[PATCH] Upgrade to 5.0.0
Sebastian Huber
sebastian.huber at embedded-brains.de
Sat Nov 11 08:40:21 UTC 2017
----- Am 11. Nov 2017 um 5:06 schrieb Chris Johns chrisj at rtems.org:
> On 10/11/2017 17:30, Sebastian Huber wrote:
>> On 09/11/17 23:52, Joel Sherrill wrote:
>>> My question about the version number went unanswered. Is this the point
>>> were we are switching to two digit versions? This thread has 5.0.0 in the
>>> title (3 digits, no change in style) but the current tools are "*-rtems5" which
>>> implies two digit release numbering. Can I get a clarification on that?
>>
>> Yes, the new number scheme.
>>
>> Master 5.0.0
>> First release 5.1.0 (spelled as 5.1 in documents, etc.; exactly one commit has
>> this version)
>> Branch after first release 5.1.1
>> Second release in this series 5.2.0 (spelled as 5.2)
>> Branch after second release 5.2.1
>
> How do the milestones now work in Trac? I see we have 5.0, 5.1 etc. Will there
> be milestones for 5.1.0, 5.1.1, etc?
No, we have 5.1, 5.2 and 6.1 milestones.
>
>> Next master 6.0.0
>>
>> Tools use just "5".
>>
>
> I have been wondering about this for a while because I was concerned about
> rtems5 and no rtems5.1, rtems5.2, etc as we have had for the 4 series. I think
> rtems5 will work if we add configure checks for newlib into the kernel, libbsd
> etc.
>
> GCC's interfaces are stable and do not move that much, it is newlib that changes
> requiring us to build new tools. If a check for gcc and newlib was added to the
> top level configure script of RTEMS we would be able protect users from
> attempting to build RTEMS with the wrong version of tools. If this is something
> that should happen I can create a ticket.
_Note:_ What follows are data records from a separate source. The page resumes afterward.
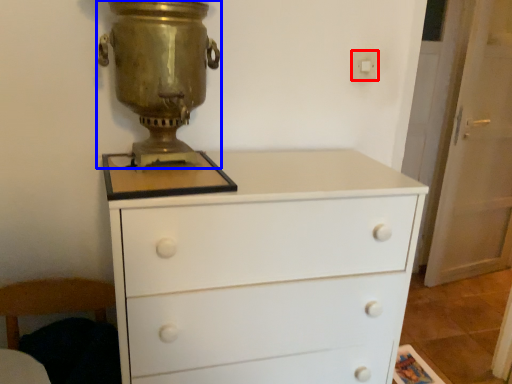
Question: Which object appears farthest to the camera in this image, electric outlet (highlighted by a red box) or candle holder (highlighted by a blue box)?

Choices:
 (A) electric outlet
 (B) candle holder

Answer: (A)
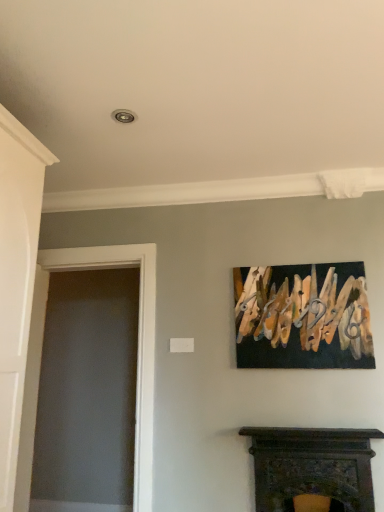
Question: From a real-world perspective, is transparent glass door at left beneath white painted wood door at left?

Choices:
 (A) yes
 (B) no

Answer: (B)

Question: Does transparent glass door at left have a lesser height compared to white painted wood door at left?

Choices:
 (A) no
 (B) yes

Answer: (A)

Question: Is the depth of transparent glass door at left less than that of white painted wood door at left?

Choices:
 (A) no
 (B) yes

Answer: (A)

Question: Is the depth of transparent glass door at left greater than that of white painted wood door at left?

Choices:
 (A) yes
 (B) no

Answer: (A)

Question: Is transparent glass door at left positioned beyond the bounds of white painted wood door at left?

Choices:
 (A) yes
 (B) no

Answer: (A)

Question: From a real-world perspective, is transparent glass door at left above or below wooden clothespins at upper right?

Choices:
 (A) below
 (B) above

Answer: (A)

Question: Is transparent glass door at left taller or shorter than wooden clothespins at upper right?

Choices:
 (A) tall
 (B) short

Answer: (A)

Question: Would you say transparent glass door at left is inside or outside wooden clothespins at upper right?

Choices:
 (A) outside
 (B) inside

Answer: (A)

Question: Is point (48, 270) positioned closer to the camera than point (337, 362)?

Choices:
 (A) farther
 (B) closer

Answer: (A)

Question: From a real-world perspective, is wooden clothespins at upper right positioned above or below dark wood fireplace at lower center?

Choices:
 (A) above
 (B) below

Answer: (A)

Question: Considering their positions, is wooden clothespins at upper right located in front of or behind dark wood fireplace at lower center?

Choices:
 (A) front
 (B) behind

Answer: (B)

Question: Is point (238, 304) closer or farther from the camera than point (339, 485)?

Choices:
 (A) farther
 (B) closer

Answer: (A)

Question: In terms of size, does wooden clothespins at upper right appear bigger or smaller than dark wood fireplace at lower center?

Choices:
 (A) big
 (B) small

Answer: (B)

Question: Is wooden clothespins at upper right inside or outside of white painted wood door at left?

Choices:
 (A) inside
 (B) outside

Answer: (B)

Question: Would you say wooden clothespins at upper right is to the left or to the right of white painted wood door at left in the picture?

Choices:
 (A) right
 (B) left

Answer: (A)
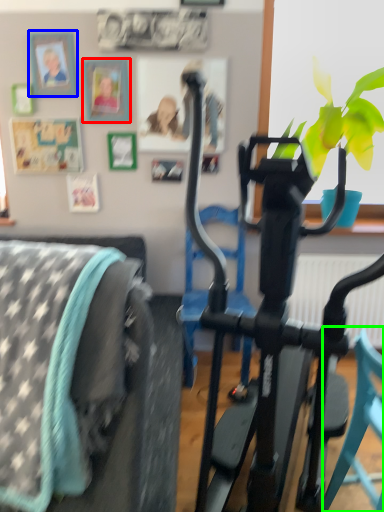
Question: Which object is positioned farthest from picture frame (highlighted by a red box)? Select from picture frame (highlighted by a blue box) and chair (highlighted by a green box).

Choices:
 (A) picture frame
 (B) chair

Answer: (B)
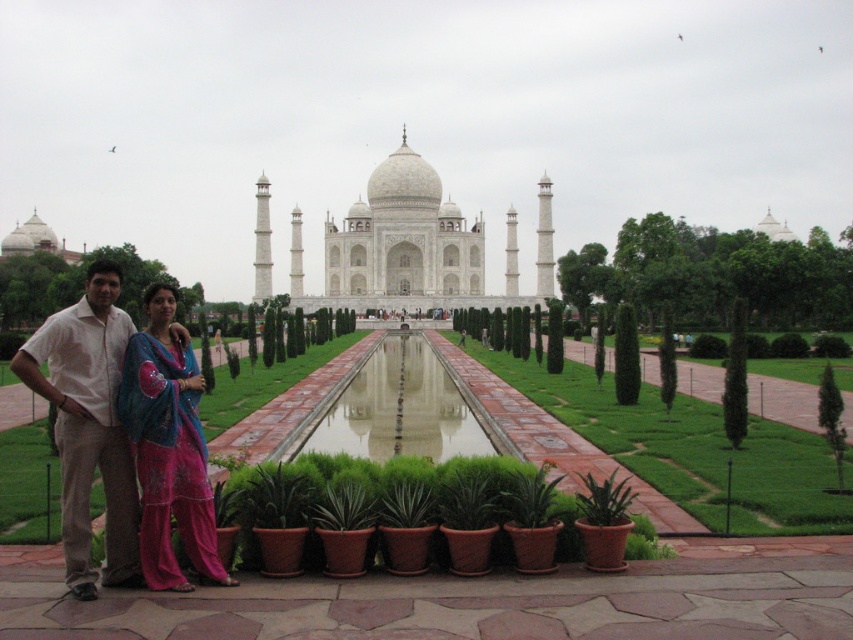
Is green leafy plant at center to the left of light beige cotton shirt at center from the viewer's perspective?

No, green leafy plant at center is not to the left of light beige cotton shirt at center.

Between point (741, 493) and point (79, 465), which one is positioned behind?

The point (741, 493) is behind.

This screenshot has width=853, height=640. I want to click on green leafy plant at center, so click(692, 451).

Can you confirm if green leafy plant at center is thinner than shiny blue fabric at center?

No, green leafy plant at center is not thinner than shiny blue fabric at center.

Looking at this image, does green leafy plant at center appear over shiny blue fabric at center?

Actually, green leafy plant at center is below shiny blue fabric at center.

Which is behind, point (643, 400) or point (144, 579)?

The point (643, 400) is behind.

Locate an element on the screen. The width and height of the screenshot is (853, 640). green leafy plant at center is located at coordinates (692, 451).

Is light beige cotton shirt at center in front of shiny blue fabric at center?

Yes, light beige cotton shirt at center is in front of shiny blue fabric at center.

Is light beige cotton shirt at center shorter than shiny blue fabric at center?

No, light beige cotton shirt at center is not shorter than shiny blue fabric at center.

What are the coordinates of `light beige cotton shirt at center` in the screenshot? It's located at pyautogui.click(x=88, y=426).

This screenshot has width=853, height=640. I want to click on light beige cotton shirt at center, so click(x=88, y=426).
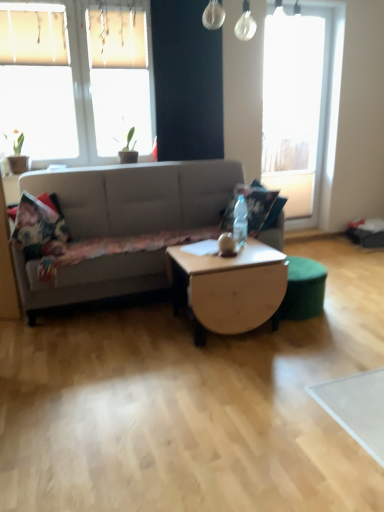
Where is `vacant area to the right of wooden coffee table at center`? The height and width of the screenshot is (512, 384). vacant area to the right of wooden coffee table at center is located at coordinates (316, 337).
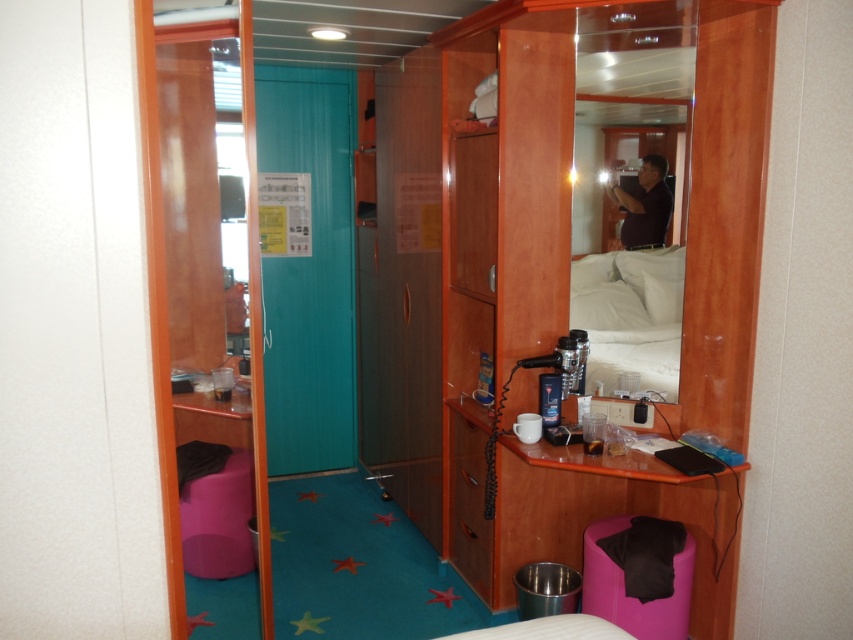
You are a guest in this cruise ship cabin and need to place a rectangular luggage box that is 1.2 meters wide on the floor. The wooden cabinet at center and the white soft bed at center are both in the center of the room. Which object should you place the luggage next to so that it fits without overlapping?

The wooden cabinet at center has a larger width than the white soft bed at center. Since the luggage is 1.2 meters wide, placing it next to the wooden cabinet at center would provide more space to accommodate the luggage without overlapping.

You are standing in the cruise ship cabin and want to reach both the point at coordinates (701, 353) and the point at coordinates (628, 276). Which point will you physically touch first if you extend your hand forward?

The point at coordinates (701, 353) is closer to the camera than the point at coordinates (628, 276), so you will touch the point at coordinates (701, 353) first.

From the picture: You are a traveler who just arrived at your cruise cabin. You want to place a rectangular luggage box that is 2 feet wide on the floor between the white soft bed at center and the purple fabric stool at lower right. Can the luggage box fit there without overlapping either object?

The white soft bed at center is wider than the purple fabric stool at lower right. Since the luggage box is 2 feet wide, it can fit between them as long as the space between the two objects is at least 2 feet wide. However, the exact width of the space isn not provided, so we cannot confirm without more information.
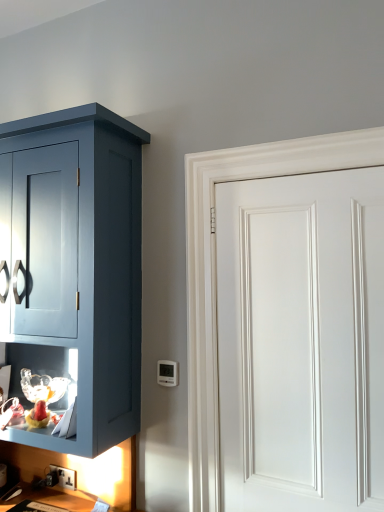
Question: From a real-world perspective, relative to white plastic thermostat at lower center, is white smooth door at right vertically above or below?

Choices:
 (A) below
 (B) above

Answer: (B)

Question: Considering the positions of white smooth door at right and white plastic thermostat at lower center in the image, is white smooth door at right wider or thinner than white plastic thermostat at lower center?

Choices:
 (A) thin
 (B) wide

Answer: (B)

Question: Estimate the real-world distances between objects in this image. Which object is farther from the white plastic thermostat at lower center?

Choices:
 (A) black plastic electric outlet at lower left
 (B) white smooth door at right

Answer: (A)

Question: Which object is the farthest from the black plastic electric outlet at lower left?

We already have such a check in RTEMS. If you build the master with the 4.12 tools, you get a configure error which tells you to update the tools via RSB. I hope that the Newlib/GCC interface stabilizes now. You don't have the C++11 support, POSIX header file move, self-contained POSIX synchronization objects, OpenMP support, etc. every year. One missing piece is the ucontext support for Go.
>
> This change means users need to use prefixes when supporting more than one
> release. I would need to review the User manual and see what it says.
I think nothing changes here, you need a RTEMS 4.10, 4.11, 4.12 prefix, now its a 5 prefix. We should define a default prefix pattern and adjust the documentation accordingly, e.g. $HOME/rtems/$version, or /opt/rtems/$version.